- Court: House of Lords
- Citation: [1965] AC 656
- Transcript: judgment

Court membership
- Judge sitting: Lord Reid Viscount Radcliffe Lord Hodson Lord Pearce Lord Donovan

Keywords
- Volenti non fit injuria

= ICI Ltd v Shatwell =

ICI Ltd v Shatwell [1965] AC 656 is a UK labour law case concerning employer liability for accidents at work.

==Facts==
Two shot firing brothers were injured because they ‘could not be bothered’ to take the mandatory precautions.

==Judgment==
Lord Denning MR held that they were not entitled to compensation.
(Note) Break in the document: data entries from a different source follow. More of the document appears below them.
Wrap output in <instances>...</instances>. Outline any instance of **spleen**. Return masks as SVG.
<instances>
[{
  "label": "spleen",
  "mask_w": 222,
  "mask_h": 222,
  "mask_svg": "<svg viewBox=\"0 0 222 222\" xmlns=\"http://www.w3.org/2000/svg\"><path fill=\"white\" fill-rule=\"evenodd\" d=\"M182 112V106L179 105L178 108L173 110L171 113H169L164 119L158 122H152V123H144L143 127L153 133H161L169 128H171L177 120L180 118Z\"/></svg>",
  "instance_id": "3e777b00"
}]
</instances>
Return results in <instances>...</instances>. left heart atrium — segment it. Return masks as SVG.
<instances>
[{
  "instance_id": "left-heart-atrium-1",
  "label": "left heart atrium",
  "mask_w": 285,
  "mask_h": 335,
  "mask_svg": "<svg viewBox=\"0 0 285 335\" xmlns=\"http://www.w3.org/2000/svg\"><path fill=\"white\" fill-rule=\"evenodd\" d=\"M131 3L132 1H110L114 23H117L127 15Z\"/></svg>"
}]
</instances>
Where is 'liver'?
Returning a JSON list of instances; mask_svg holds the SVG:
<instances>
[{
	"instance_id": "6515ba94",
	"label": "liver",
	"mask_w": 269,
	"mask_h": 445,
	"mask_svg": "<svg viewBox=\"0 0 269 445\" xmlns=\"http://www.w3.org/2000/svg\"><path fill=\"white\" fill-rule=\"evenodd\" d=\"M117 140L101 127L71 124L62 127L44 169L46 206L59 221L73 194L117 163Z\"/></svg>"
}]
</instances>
The House of Lords had previously ruled in Smith v Baker & Sons [1891] AC 325 that an employee did not implicitly consent to risk arising from a dangerous workplace, and as such the defence of volenti non fit injuria (that an employer is not liable for an injury that results from risk that the employee consents to) could not be relied upon in such a situation. However ICI was in full compliance with relevant safety regulations, having safety precautions in place and ensuring that their employees, including the experienced Shatwell, were aware of them. ICI was thus held not to be vicariously liable for compensation for injury resulting from Shatwell's active disregard of his employer's instructions and statutory regulations.